→ Required work: Arrange every line from the start of the items up to and including the line with "during our Founder" as a numbered list, leaving out any blank lines.

Text transcribed from the pages
= = =

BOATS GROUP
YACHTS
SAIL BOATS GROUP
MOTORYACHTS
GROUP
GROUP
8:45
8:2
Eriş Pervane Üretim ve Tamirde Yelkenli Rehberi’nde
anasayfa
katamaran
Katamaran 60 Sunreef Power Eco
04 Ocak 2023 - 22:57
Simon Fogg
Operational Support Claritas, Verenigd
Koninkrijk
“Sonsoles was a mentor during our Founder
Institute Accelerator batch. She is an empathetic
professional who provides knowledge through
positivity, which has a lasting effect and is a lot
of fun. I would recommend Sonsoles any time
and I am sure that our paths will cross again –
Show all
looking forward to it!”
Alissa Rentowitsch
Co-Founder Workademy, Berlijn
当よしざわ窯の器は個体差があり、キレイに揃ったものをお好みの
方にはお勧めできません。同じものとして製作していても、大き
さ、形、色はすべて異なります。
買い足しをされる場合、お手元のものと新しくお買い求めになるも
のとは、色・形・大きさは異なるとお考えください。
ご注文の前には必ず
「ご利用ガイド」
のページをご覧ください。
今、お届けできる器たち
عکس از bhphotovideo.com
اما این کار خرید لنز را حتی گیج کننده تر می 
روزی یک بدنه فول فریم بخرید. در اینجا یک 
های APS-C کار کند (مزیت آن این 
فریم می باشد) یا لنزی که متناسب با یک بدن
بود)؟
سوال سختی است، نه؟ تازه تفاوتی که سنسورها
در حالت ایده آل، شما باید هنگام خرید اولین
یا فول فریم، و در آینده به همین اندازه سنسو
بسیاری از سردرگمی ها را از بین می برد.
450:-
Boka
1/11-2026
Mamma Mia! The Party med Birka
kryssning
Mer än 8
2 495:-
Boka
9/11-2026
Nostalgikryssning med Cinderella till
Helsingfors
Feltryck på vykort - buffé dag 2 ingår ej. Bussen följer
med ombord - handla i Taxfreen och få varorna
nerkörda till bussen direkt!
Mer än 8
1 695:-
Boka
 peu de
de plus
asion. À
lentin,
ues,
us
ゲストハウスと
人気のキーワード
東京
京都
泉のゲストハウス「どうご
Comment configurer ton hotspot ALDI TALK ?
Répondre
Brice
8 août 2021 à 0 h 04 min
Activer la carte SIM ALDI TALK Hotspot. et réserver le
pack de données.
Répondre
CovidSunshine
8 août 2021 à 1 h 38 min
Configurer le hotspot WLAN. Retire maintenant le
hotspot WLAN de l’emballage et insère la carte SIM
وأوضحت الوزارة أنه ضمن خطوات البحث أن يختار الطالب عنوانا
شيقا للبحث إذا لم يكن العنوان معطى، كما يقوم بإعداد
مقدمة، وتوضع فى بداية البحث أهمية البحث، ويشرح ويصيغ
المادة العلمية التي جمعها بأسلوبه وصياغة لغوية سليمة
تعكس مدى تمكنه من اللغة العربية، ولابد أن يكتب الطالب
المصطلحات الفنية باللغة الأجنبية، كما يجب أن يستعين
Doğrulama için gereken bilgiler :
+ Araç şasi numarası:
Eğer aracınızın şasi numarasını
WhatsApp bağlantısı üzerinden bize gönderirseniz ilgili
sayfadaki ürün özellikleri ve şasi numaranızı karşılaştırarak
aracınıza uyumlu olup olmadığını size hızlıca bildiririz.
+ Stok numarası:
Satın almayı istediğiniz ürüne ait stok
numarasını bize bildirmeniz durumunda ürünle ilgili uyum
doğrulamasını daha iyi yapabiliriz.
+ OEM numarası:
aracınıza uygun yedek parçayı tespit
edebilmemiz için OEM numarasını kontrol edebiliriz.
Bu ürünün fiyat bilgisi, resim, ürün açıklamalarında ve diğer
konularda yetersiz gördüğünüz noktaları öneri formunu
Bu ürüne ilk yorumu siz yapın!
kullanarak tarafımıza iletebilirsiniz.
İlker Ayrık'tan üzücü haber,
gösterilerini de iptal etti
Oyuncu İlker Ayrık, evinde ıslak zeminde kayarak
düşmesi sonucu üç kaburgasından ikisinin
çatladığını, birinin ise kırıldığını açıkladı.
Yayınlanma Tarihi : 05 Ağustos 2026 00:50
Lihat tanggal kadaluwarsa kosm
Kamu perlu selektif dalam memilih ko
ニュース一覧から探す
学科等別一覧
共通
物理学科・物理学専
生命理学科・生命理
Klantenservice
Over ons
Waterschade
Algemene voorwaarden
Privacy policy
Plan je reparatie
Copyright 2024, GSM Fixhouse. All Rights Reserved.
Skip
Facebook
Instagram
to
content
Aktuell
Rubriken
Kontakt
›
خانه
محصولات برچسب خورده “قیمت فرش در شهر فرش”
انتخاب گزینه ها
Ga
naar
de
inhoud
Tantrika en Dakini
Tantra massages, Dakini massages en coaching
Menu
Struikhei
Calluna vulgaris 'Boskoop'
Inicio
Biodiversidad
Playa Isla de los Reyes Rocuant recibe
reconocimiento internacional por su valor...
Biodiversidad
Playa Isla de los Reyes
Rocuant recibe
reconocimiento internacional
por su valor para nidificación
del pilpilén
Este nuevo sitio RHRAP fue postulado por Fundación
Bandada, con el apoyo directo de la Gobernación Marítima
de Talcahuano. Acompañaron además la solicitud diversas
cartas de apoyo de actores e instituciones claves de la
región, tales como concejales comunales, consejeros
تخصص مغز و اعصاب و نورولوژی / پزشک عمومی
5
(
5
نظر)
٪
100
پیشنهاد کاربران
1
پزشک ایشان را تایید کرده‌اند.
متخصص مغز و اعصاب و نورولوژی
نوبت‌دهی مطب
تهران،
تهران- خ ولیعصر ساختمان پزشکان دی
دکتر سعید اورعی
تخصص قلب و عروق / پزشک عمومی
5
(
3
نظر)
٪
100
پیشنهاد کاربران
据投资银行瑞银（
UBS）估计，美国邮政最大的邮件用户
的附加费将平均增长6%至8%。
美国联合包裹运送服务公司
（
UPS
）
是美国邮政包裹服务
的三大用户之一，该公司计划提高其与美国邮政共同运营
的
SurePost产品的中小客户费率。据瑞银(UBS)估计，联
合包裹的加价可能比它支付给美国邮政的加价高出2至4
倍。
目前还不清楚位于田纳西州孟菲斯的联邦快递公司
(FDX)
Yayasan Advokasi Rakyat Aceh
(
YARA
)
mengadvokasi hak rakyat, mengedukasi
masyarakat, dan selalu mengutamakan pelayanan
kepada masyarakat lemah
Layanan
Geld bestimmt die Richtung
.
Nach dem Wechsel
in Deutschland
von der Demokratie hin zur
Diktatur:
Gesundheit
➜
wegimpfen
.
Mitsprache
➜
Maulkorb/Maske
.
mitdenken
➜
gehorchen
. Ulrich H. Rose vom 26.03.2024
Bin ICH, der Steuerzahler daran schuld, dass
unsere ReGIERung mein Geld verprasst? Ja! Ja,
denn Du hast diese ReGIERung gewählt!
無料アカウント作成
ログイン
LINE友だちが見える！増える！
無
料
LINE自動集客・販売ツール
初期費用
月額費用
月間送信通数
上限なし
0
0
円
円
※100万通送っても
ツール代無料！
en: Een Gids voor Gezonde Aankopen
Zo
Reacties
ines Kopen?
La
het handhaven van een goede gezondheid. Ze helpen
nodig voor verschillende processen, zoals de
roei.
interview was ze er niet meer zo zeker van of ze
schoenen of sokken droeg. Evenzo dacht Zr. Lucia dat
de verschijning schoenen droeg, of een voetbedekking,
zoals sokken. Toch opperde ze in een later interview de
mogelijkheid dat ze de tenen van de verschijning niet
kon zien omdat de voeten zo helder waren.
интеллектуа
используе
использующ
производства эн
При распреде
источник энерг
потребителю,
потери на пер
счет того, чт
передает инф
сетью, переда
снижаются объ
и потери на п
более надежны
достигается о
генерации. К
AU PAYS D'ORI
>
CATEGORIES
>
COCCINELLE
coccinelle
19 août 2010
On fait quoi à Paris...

= = =

→ Problem solution:
1. BOATS GROUP
2. YACHTS
3. SAIL BOATS GROUP
4. MOTORYACHTS
5. GROUP
6. GROUP
7. 8:45
8. 8:2
9. Eriş Pervane Üretim ve Tamirde Yelkenli Rehberi’nde
10. anasayfa
11. katamaran
12. Katamaran 60 Sunreef Power Eco
13. 04 Ocak 2023 - 22:57
14. Simon Fogg
15. Operational Support Claritas, Verenigd
16. Koninkrijk
17. “Sonsoles was a mentor during our Founder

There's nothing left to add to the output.